741 Quantifying precipitation depth using cloud-to-ground lightning strikes in the southeast US

Thursday, 10 January 2013
Exhibit Hall 3 (Austin Convention Center)
William Baldwin, Mississippi State Univ., Starkville, MS; and J. L. Dyer

Studies have shown that cloud-to-ground (CG) lightning can be utilized for identifying regional spatial and temporal distributions of convective precipitation due to the inherent association between cumuliform rainfall events and lightning generation. As such, CG lightning is a promising tool for improving precipitation estimation in convective events. The high spatiotemporal coverage and the relatively inexpensive installation and maintenance of lightning detection networks makes CG lightning data appealing for rainfall studies, especially when used along with existing precipitation estimation products such as the NEXRAD multi-sensor precipitation estimator (MPE). Much of the research on CG lightning-precipitation relationships has focused on the Midwest, the southwest US, and the state of Florida. These studies indicate that CG lightning-precipitation relationships vary by region, emphasizing the importance of more regional studies of CG lightning-precipitation relationships. The objective of this research is to find a quantifiable relationship between CG lightning and precipitation in the lower Mississippi River Valley, which lies within a region that receives more warm-season rainfall and CG lightning than any other location of the US. This study is unique in that it is the only one to investigate quantifiable relationships between CG lightning and precipitation in this region, which is highly agricultural and therefore sensitive to variations and distribution in warm-season rainfall. The study will utilize rainfall estimates from the NEXRAD multi-sensor precipitation estimator (MPE) and Stage III algorithms, as well as observed cloud-to-ground lightning strikes recorded by the National Lightning Detection Network (NLDN), to quantify the rainfall depth associated with lightning occurrences during various seasons and weather scenarios.

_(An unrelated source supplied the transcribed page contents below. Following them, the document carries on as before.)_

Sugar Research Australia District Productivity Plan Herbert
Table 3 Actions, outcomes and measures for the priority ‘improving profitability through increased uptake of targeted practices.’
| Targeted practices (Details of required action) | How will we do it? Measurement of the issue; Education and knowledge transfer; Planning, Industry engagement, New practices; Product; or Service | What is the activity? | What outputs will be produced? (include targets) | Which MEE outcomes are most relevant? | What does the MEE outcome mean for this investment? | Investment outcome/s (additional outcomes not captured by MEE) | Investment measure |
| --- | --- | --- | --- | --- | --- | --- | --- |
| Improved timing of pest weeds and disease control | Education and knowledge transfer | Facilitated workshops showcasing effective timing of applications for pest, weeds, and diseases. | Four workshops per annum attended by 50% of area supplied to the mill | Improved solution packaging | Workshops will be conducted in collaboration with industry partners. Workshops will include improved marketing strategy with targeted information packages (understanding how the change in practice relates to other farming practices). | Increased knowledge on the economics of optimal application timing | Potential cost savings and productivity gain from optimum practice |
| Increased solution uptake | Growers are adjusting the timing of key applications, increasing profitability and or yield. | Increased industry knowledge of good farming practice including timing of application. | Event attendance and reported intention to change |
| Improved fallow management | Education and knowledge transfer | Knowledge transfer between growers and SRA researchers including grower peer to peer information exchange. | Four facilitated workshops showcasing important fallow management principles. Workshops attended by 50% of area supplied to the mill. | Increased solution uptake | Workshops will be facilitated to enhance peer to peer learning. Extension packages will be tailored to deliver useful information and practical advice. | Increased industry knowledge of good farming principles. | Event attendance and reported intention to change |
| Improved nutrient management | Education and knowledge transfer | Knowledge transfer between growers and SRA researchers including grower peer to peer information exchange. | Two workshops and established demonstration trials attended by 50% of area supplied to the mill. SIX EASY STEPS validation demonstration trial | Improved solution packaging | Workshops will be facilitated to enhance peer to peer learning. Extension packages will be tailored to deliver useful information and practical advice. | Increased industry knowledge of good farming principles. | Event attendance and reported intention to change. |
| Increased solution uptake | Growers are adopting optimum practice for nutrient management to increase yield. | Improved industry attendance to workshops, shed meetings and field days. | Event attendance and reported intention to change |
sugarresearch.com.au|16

Understanding the relationships between CG lightning and precipitation could improve a meteorologist's situational awareness of the environment and thus improve their nowcasting ability. In addition, precipitation studies in this region could aid in the forecasting of hydrological conditions that would be invaluable to flood control interests in the Mississippi River watershed, as well as reveal precipitation patterns and changes across the region that are important for this agriculturally rich region of the US.